The possibility of cold hard cash made the trial worthwhile. It was also a good warm up, as Witkower and her team competed in another competition the same day-two hours later. Their hopes in winning twice as much money to help fund Screen-Bridge, plus prizes, motivated them to enter the Panasci Business Plan Competition at the Whitman School of Management. The stakes included $20,000 in cash and prizes. However, the prize money is almost incidental. Entering the competition includes mentors that give invaluable feedback and a night course that met once a week for three hours to explore the different elements in more detail.
With nearly 40 entries, 16 companies were picked to create 15-minute pitches for judges in a Shark Tank-style competition. After the first day of competition, five teams were selected as finalists, including Screen-Bridge, and moved forward to the next day and a new set of judges. That evening there was a ceremony, awarding Screen-Bridge first place and $20,000.
"I know plenty of startups that are thriving, and they have never written out a business plan; however, after creating one to enter the competition, I realized its true importance," says Witkower, who is a recent graduate of Syracuse University. "If you cannot talk about every single part of your company with ease and detail in front of a judge, investor, or client-you are unprepared. Nobody is going to know your company better than you, so take the time to understand everything from the smallest details in year five to what needs to get done today."
Witkower didn't have a formally written business plan when I interviewed her for the Social Media Today social startup column. So I was glad when she reached out to me to share Screen-Bridge's win. It was the perfect opportunity to spread the good news and updates about the startup that creates high-quality, unique social content for TV shows. Plus, I asked Witkower to share business lessons she's learned thus far:
1. What is the first thing to do with a business idea?

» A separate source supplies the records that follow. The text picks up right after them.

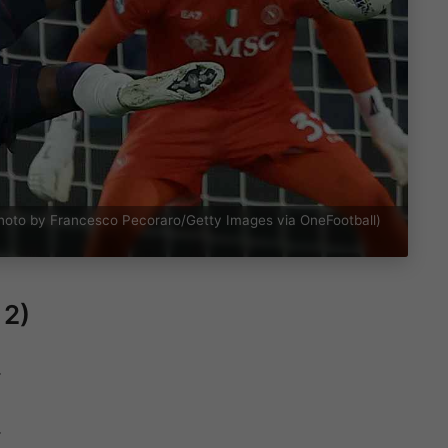
(Photo by Francesco Pecoraro/Getty Images via OneFootball)
 2)
.
.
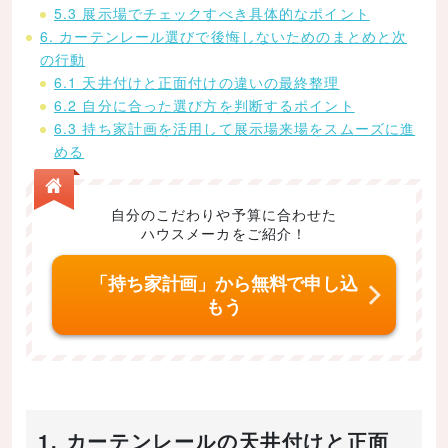
5.3 展示場でチェックすべき具体的なポイント
6. カーテンレール選びで後悔しないためのまとめと次
の行動
6.1 天井付けと正面付けの違いの最終整理
6.2 自分に合った選び方を判断するポイント
6.3 持ち家計画を活用して展示場来場をスムーズに進
める
自分のこだわりや予算に合わせた
ハウスメーカをご紹介！
「持ち家計画」から無料で申し込
もう
1. カーテンレールの天井付けと正面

When you have an idea, write it down and talk about it," Witkower says. "Encourage as many people as you can to poke holes in your concept, because if those potential issues are ignored, they will likely be much bigger problems down the road.

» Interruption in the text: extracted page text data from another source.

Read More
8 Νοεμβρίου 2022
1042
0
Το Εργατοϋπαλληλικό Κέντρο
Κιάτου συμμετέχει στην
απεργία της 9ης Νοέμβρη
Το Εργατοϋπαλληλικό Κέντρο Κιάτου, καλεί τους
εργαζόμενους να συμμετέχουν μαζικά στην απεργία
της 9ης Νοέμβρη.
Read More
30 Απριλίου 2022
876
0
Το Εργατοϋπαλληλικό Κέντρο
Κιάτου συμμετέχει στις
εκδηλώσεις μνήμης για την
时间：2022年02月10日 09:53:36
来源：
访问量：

2. What is your advice when it comes to social media and analytics?
In terms of looking at analytics, it is vital to be using data that is accurate and detailed. Screen-Bridge depends on these numbers to understand trends and create insights for television series. As for the bigger picture, do not take the numbers so literally that you forget to listen to your audience. Quantitative data is not the only way to measure value.
3. What challenges are you facing and what's your plan to solve them?
When we talk about the massive way media consumption is changing, we meet tons of skeptics. It is our job to educate those people about how this change is happening and why it is important for everyone to pay attention to the new ways a story can be communicated. We plan on teaching this through action. Screen-Bridge is a big idea that is far beyond a service or product-we are trailblazing the future of the entertainment industry.
The morals of Witkower's story
- Believe in your business because it will come across when you talk about it and in your body language-whether it's in front of a crowd or on an elevator with someone.
- Keep your heart out of your business so you don't take critics' opinions personally. Remember, their comments are not about you, they're about your company. Keep in mind that the feedback is to help not hinder, and always consider the source (i.e., Are they experts in your industry?).
- Be able to discuss every detail of your business. It shows prospects, investors, and clients you're prepared for what's to come today, tomorrow, and years from now.
- Listen to your audience; not just the numbers. Don't multitask, focus, and ask questions.
- Educate your audience. They may not know what they don't know. It's your responsibility to teach them about your industry and company, and why it should matter to them.
These lessons will serve the Screen-Bridge team for years to come. And the $20,000, will allow the social startup to buy its own production equipment instead of depending on rentals. Additionally, they have begun creating a minimally viable product of a platform that will aid their entire internal communications process.
"Our team has actually grown since we last spoke. Adam Reynolds recently moved from our Advisory Board to a more active role as our Chief Operating Officer. We also have brought on Justin Dorsen, another recent graduate of Syracuse University with a passion for social television, as our Director of Communications," says Witkower, the dual major in television/radio/film and marketing.